2949. — DE M. DARGET[1].

J’étais à courir le monde, mon ancien ami, quand les deux lettres que vous m’avez fait l’honneur de m’écrire, le 11 et le 13 du mois dernier, sont arrivées ici. Elles m’ont suivi à Vésel, où j’ai été me mettre aux pieds de mon ancien maître, qui m’a reçu avec une bonté qui mérite à jamais mon attachement et ma reconnaissance ; et ce n’est que dans ce moment enfin que je les reçois ici. J’y réponds aussi dans le moment, et je désirerais bien sincèrement que mon exactitude put contribuer à votre tranquillité ; j’entre dans vos peines, et je les partage. Vous auriez peut-être eu moins besoin de consolation si j’avais été toujours à portée d’être votre consolateur. Vous êtes un des grands hommes que je connaisse qui aient le plus de besoin de n’être entouré que d’honnêtes gens. Je n’ai été touché des injures qu’a débitées La Beaumelle[2] que parce qu’il les mettait dans votre bouche, et que mon cœur souffrait à avoir des motifs de se refermer pour vous. Je suis enchanté et tranquillisé par les choses obligeantes que vous me dites à cet égard, et je vous en remercie comme d’un bienfait. Ce qui contribue à la paix de l’âme ne peut pas être d’un prix médiocre pour les âmes sensibles.
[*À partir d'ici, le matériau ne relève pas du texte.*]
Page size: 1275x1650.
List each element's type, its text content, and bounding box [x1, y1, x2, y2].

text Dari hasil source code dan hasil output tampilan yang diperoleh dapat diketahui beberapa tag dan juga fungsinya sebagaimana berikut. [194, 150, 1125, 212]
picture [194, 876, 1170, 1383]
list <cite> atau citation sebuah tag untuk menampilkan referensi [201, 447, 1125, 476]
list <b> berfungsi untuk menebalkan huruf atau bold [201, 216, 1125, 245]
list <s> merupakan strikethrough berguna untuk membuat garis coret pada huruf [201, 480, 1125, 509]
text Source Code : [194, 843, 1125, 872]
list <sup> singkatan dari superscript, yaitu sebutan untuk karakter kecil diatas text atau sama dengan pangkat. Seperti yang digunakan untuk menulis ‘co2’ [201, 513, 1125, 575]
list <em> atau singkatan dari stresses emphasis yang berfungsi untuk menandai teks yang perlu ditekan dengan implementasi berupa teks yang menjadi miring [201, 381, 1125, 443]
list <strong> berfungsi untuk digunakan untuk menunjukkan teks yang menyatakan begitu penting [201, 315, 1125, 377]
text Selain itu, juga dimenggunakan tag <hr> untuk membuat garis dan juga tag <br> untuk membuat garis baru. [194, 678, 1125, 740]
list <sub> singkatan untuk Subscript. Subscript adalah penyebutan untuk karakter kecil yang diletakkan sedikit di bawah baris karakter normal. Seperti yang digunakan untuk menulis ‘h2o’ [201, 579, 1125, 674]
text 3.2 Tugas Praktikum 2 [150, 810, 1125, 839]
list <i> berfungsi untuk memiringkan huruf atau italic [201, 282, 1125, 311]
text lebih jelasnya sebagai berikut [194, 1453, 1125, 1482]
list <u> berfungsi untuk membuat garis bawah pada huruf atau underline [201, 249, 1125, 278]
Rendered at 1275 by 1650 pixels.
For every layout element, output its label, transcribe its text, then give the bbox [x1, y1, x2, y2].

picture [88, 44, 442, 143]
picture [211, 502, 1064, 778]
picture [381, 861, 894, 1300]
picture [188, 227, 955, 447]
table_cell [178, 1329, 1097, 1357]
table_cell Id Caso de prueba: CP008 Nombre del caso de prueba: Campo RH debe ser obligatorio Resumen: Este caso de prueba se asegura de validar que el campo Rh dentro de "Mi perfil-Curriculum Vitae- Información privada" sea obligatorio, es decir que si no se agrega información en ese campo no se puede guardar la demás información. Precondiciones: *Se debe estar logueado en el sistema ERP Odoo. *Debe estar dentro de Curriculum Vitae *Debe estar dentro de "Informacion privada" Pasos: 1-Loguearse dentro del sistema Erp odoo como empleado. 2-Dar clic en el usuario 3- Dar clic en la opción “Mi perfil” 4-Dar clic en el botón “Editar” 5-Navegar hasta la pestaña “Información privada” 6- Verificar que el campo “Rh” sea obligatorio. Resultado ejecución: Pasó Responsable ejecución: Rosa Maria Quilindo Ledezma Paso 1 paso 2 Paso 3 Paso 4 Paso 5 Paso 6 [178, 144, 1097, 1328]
Je suis très-sincèrement touché de l’inquiétude où vous êtes sur le sort de votre Pucelle. Vous n’avez point en mon amitié la confiance que j’ose me flatter d’avoir méritée ; vos terreurs ne tomberaient pas sur le manuscrit qui est entre les mains de mon beau-frère. Je ne nie pas que l’on ait su qu’il existait, et c’est ma faute. Sans moi, sans l’envie que j’ai eue de satisfaire la plus juste curiosité du peu de gens de goût que je vous ai nommés, et de les confirmer, par la lecture de cet ouvrage, dans leur admiration pour vous, personne n’aurait entendu parler de ce manuscrit ; on ignorerait

  1. Cette réponse aux lettres 2933 et 2935 est sans date ; elle doit être du milieu de juillet.
  2. Voyez ma note sur la lettre 2925.